The rupee on Wednesday ended six paise higher at 61.63 against the dollar to extend gains for the fifth straight day on sustained selling of the US currency by banks and exporters in view of strong capital inflows.
Forex traders said strong equity markets mainly supported the rupee sentiment as the benchmark BSE Sensex rose further by 104.19 points or 0.36 per cent to an all-time closing high of 28,888.86 points.
Banks and exporters preferred to sell dollars on hopes of further foreign capital inflows into equity markets, they added.
Foreign portfolio investors (FPIs) infused 213.47 million dollars in the equity market on Tuesday, as per the SEBI data.
The rupee was trading lower initially at the Interbank Foreign Exchange (Forex) Market. However, it recovered fast to 61.55 per dollar before ending at 61.63 per dollar, showing a gain of six paise from its last close.

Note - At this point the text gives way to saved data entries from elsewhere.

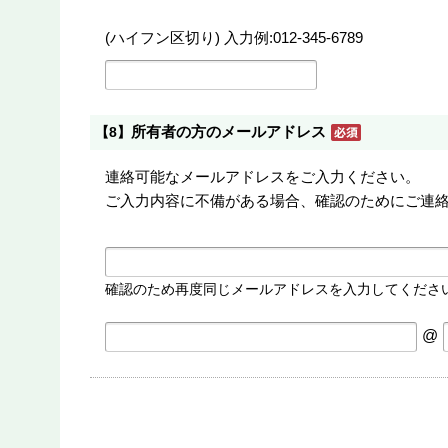
(ハイフン区切り) 入力例:012-345-6789
所有者の方のメールアドレス
【8】
連絡可能なメールアドレスをご入力ください。
ご入力内容に不備がある場合、確認のためにご連
確認のため再度同じメールアドレスを入力してくださ
@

The local currency in the last last five trading days has gained by 55 paise or 0.88%. The dollar index was down by 0.27% against a basket of six major global rivals.

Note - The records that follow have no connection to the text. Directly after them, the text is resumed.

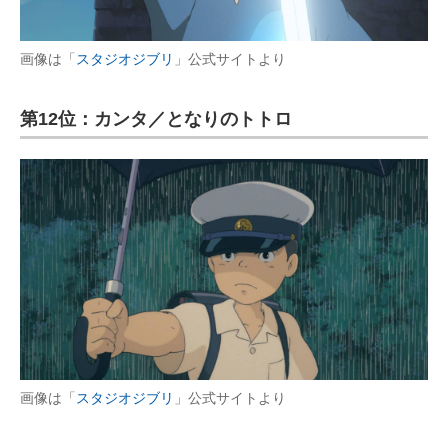
画像は「
スタジオジブリ
」公式サイトより
第12位：カンタ／となりのトトロ
画像は「
スタジオジブリ
」公式サイトより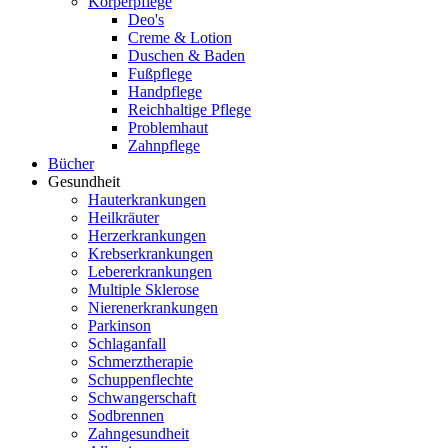
Körperpflege
Deo's
Creme & Lotion
Duschen & Baden
Fußpflege
Handpflege
Reichhaltige Pflege
Problemhaut
Zahnpflege
Bücher
Gesundheit
Hauterkrankungen
Heilkräuter
Herzerkrankungen
Krebserkrankungen
Lebererkrankungen
Multiple Sklerose
Nierenerkrankungen
Parkinson
Schlaganfall
Schmerztherapie
Schuppenflechte
Schwangerschaft
Sodbrennen
Zahngesundheit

In New York, monetary-policy expectations were the dominant drivers of the foreign-exchange market on Tuesday, as traders sold euros, yen and Canadian dollars and bought the greenback ahead of central-bank meetings in Canada, Japan and Europe later in the week.

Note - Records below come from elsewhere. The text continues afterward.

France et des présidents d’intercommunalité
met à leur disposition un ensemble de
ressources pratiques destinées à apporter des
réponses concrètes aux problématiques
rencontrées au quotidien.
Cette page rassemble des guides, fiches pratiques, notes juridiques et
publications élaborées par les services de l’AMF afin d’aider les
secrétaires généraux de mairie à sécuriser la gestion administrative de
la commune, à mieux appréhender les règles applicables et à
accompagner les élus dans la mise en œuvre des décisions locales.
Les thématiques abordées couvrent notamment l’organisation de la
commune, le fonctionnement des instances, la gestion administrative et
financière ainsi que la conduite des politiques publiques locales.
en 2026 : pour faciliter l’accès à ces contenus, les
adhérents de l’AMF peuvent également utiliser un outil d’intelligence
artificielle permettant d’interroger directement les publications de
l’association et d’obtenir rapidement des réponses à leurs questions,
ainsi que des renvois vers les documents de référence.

Pramit Brahmbhatt, Veracity Group CEO, said FIIs continued to pour money into the market and some banks were also seen selling dollars in the market which helped rupee to trade strong against the dollar.
The benchmark six-month premium payable in June eased further to 196.5-198.5 paise from 198-200 paise yesterday. Forward contracts maturing in December also finished lower at 393-395 paise from 396-398 paise.
The Reserve Bank of India fixed the reference rate for dollar at 61.6140 and for Euro at 71.3798. The rupee hardened further to 93.25 per pound from 93.44 on Tuesday and also firmed up further to 71.36 per euro from 71.44 per euro.
However, the rupee declined against the Japanese yen to 52.39 per 100 yen from 52.04 previously.